Passage =>
If, in the case of a small company, a person has, with full discretion, "acted as the company" in relation to matters of great importance to the company, and other than as an arms' length expert engaged for a limited purpose, the conclusion that that person has acted in the capacity of a director may well be justified. The extent to which and the circumstances in which the person has so acted will nevertheless be of importance.
The variety of commercial and corporate life is such that it seems to me unprofitable to attempt a general statement as to what is meant by "acting as a director". Whether a person does so act will often be a question of degree, and requires a consideration of the duties performed by that person in the context of the operations and circumstances of the particular company concerned. I have, for example, referred to the circumstance of the size of the company. In a large and diversified company, great discretion to deal with very important matters must be reposed in employees. In the case of a supermarket chain... it would hardly occur to anyone to suggest that a managerial employee held to have `acted as the company' in breaking a consumer protection law at a particular store was acting as a director of the vast company concerned. As suggested above, in the case of a single person making decisions for a company the business of which was confined to the operation of a corner store, a different view might be taken...
Another relevant factor may be how the person who is claimed to have acted as a director was reasonably perceived by outsiders who deal with the company. This may aid a conclusion that the supposed director has held himself or herself out as such. Express holding-out was treated as a relevant factor in the Re Valleys case [Re Valleys Rugby League Football Club Ltd [1997] 2 Qd R 645] and, with respect, this appears obviously correct. However, an express claim to be a director may, in some cases, be carefully not made. That would not prevent a conclusion, nevertheless, that a person's dealings with third parties point to his or her having acted as a director. [at ACLC 1,559; ACSR 570]"

Required tasks =>
a: In the passage on acting as a director, substitute "family company" for "small company" and give the part from "If, in the case" to "be of importance." again.
b: Please duplicate all of the records below word for word, leaving the pictures out of your answer.

Exercise material =>
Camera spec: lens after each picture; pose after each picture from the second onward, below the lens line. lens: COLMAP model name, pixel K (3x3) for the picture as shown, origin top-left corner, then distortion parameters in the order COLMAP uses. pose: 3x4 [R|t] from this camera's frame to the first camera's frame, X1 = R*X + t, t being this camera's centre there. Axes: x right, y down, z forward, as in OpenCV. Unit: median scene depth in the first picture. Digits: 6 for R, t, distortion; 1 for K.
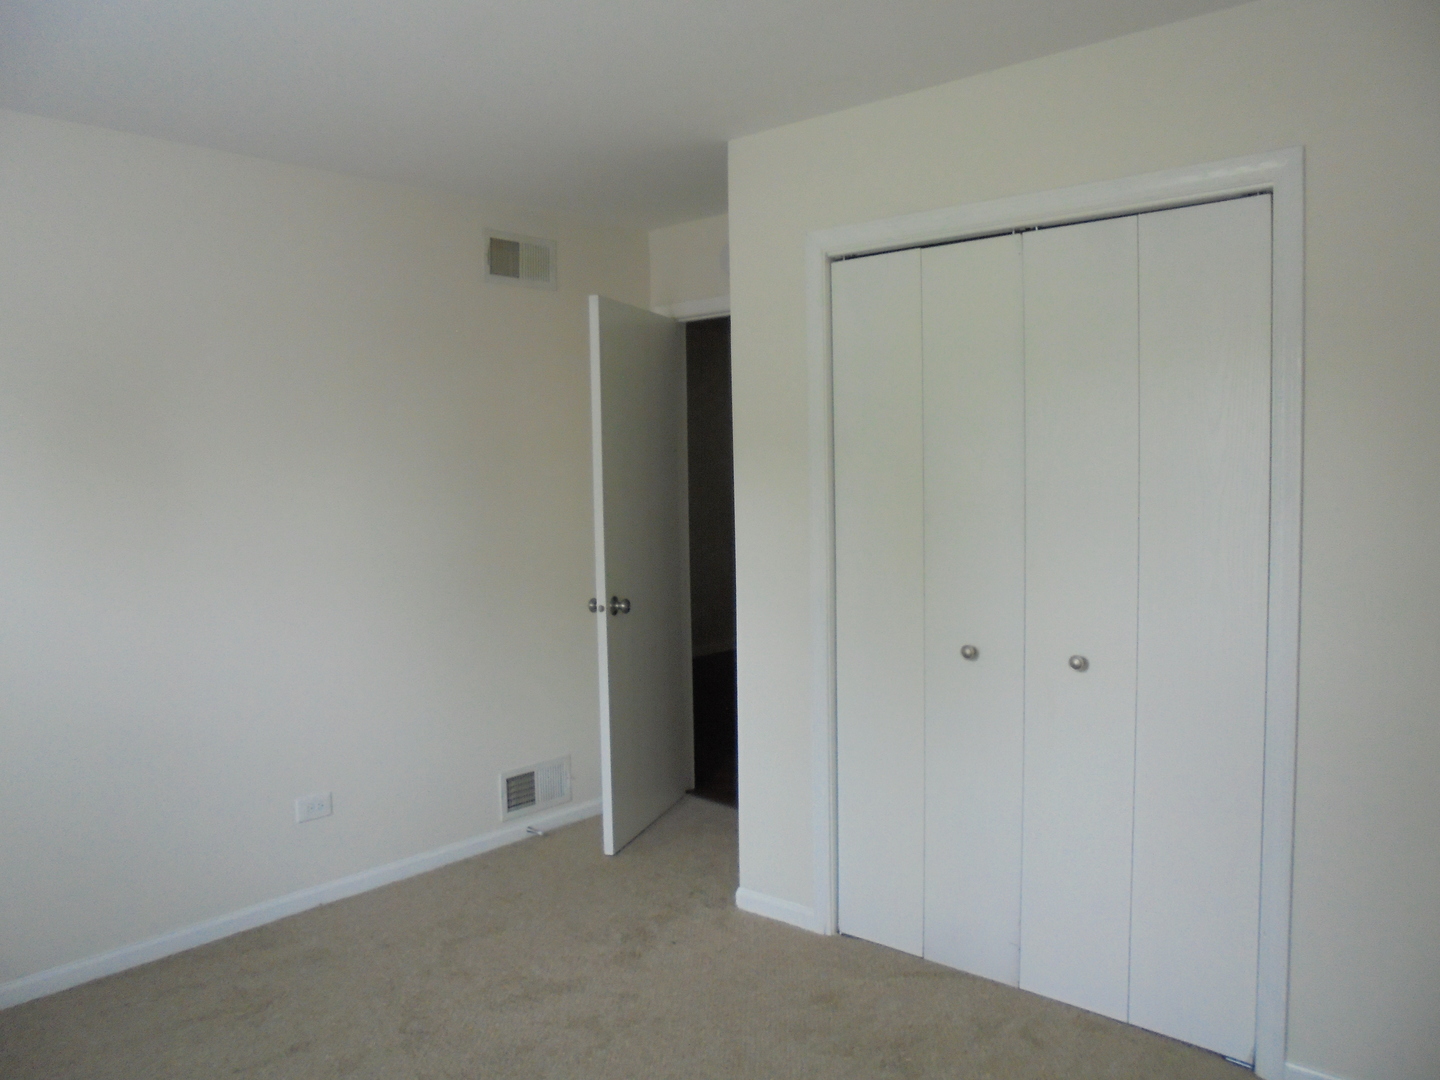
lens RADIAL K [[1097.1, 0, 720.0], [0, 1097.1, 540.0], [0, 0, 1]] dist [-0.116381, 0.103485]
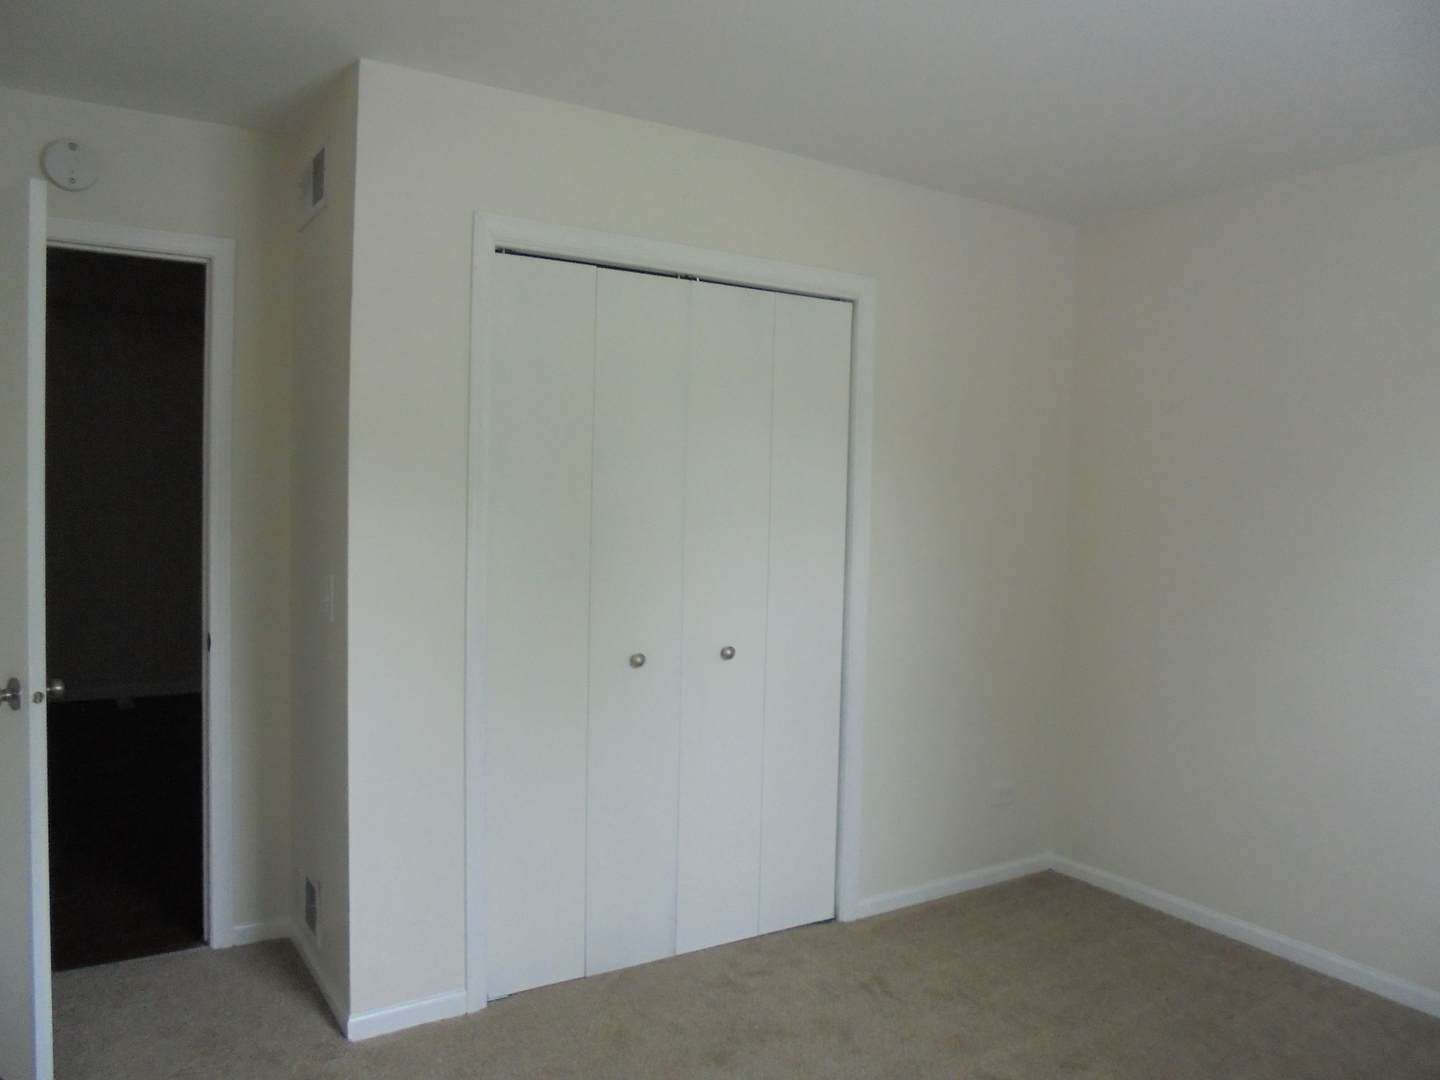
lens RADIAL K [[1097.1, 0, 720.0], [0, 1097.1, 540.0], [0, 0, 1]] dist [-0.116381, 0.103485]
pose [[0.261661, -0.015332, 0.965038, -0.773620], [0.041053, 0.999146, 0.004743, -0.014775], [-0.964286, 0.038377, 0.262067, 0.640944]]
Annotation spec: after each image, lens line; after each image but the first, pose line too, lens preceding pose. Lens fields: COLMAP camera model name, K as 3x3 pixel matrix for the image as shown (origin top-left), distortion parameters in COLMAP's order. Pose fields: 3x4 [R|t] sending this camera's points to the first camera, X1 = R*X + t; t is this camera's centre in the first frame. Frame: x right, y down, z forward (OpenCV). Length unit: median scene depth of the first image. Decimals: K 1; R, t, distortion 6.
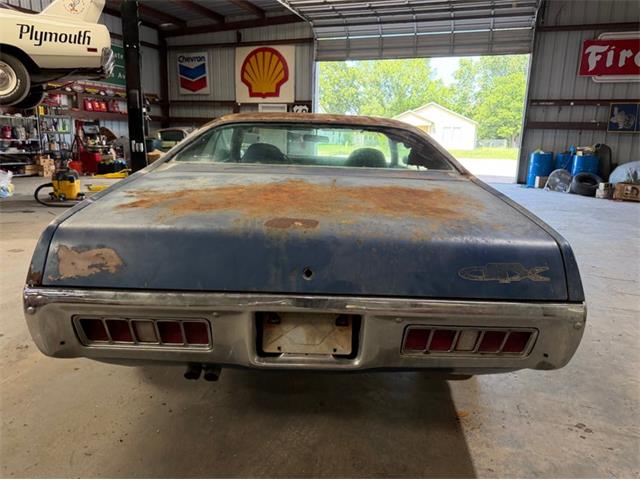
lens RADIAL K [[448.2, 0, 318.9], [0, 448.2, 236.0], [0, 0, 1]] dist [0.004890, -0.014883]
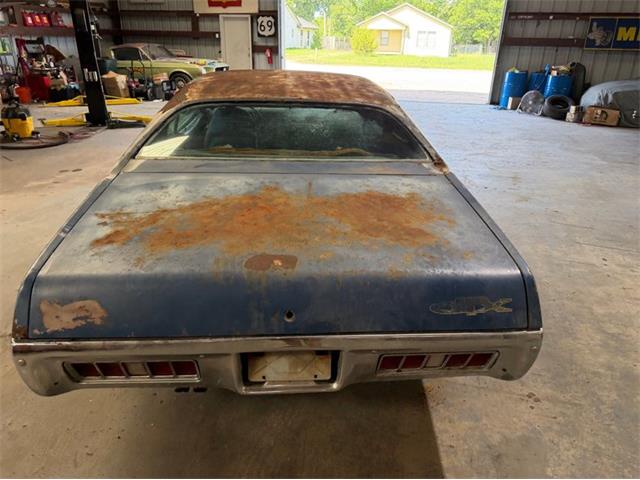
lens RADIAL K [[448.2, 0, 318.6], [0, 448.2, 242.8], [0, 0, 1]] dist [0.004890, -0.014883]
pose [[0.997800, -0.030443, 0.058896, -0.001903], [0.017804, 0.978750, 0.204281, -0.048862], [-0.063864, -0.202782, 0.977139, 0.000577]]
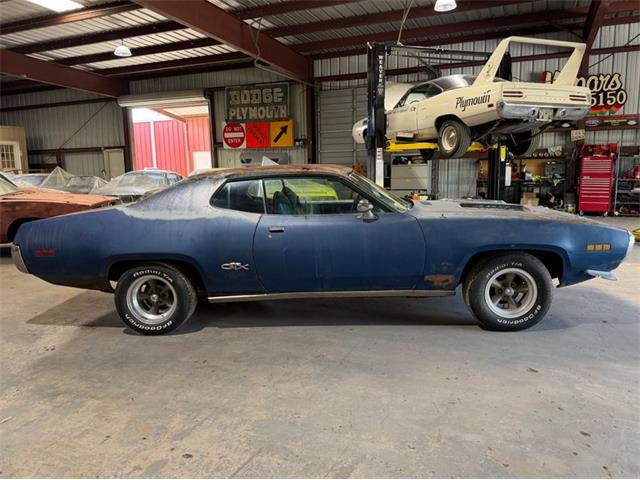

Answers to the exercises =>
a:
If, in the case of a family company, a person has, with full discretion, "acted as the company" in relation to matters of great importance to the company, and other than as an arms' length expert engaged for a limited purpose, the conclusion that that person has acted in the capacity of a director may well be justified. The extent to which and the circumstances in which the person has so acted will nevertheless be of importance.

b:
Camera spec: lens after each picture; pose after each picture from the second onward, below the lens line. lens: COLMAP model name, pixel K (3x3) for the picture as shown, origin top-left corner, then distortion parameters in the order COLMAP uses. pose: 3x4 [R|t] from this camera's frame to the first camera's frame, X1 = R*X + t, t being this camera's centre there. Axes: x right, y down, z forward, as in OpenCV. Unit: median scene depth in the first picture. Digits: 6 for R, t, distortion; 1 for K.
lens RADIAL K [[1097.1, 0, 720.0], [0, 1097.1, 540.0], [0, 0, 1]] dist [-0.116381, 0.103485]
lens RADIAL K [[1097.1, 0, 720.0], [0, 1097.1, 540.0], [0, 0, 1]] dist [-0.116381, 0.103485]
pose [[0.261661, -0.015332, 0.965038, -0.773620], [0.041053, 0.999146, 0.004743, -0.014775], [-0.964286, 0.038377, 0.262067, 0.640944]]
Annotation spec: after each image, lens line; after each image but the first, pose line too, lens preceding pose. Lens fields: COLMAP camera model name, K as 3x3 pixel matrix for the image as shown (origin top-left), distortion parameters in COLMAP's order. Pose fields: 3x4 [R|t] sending this camera's points to the first camera, X1 = R*X + t; t is this camera's centre in the first frame. Frame: x right, y down, z forward (OpenCV). Length unit: median scene depth of the first image. Decimals: K 1; R, t, distortion 6.
lens RADIAL K [[448.2, 0, 318.9], [0, 448.2, 236.0], [0, 0, 1]] dist [0.004890, -0.014883]
lens RADIAL K [[448.2, 0, 318.6], [0, 448.2, 242.8], [0, 0, 1]] dist [0.004890, -0.014883]
pose [[0.997800, -0.030443, 0.058896, -0.001903], [0.017804, 0.978750, 0.204281, -0.048862], [-0.063864, -0.202782, 0.977139, 0.000577]]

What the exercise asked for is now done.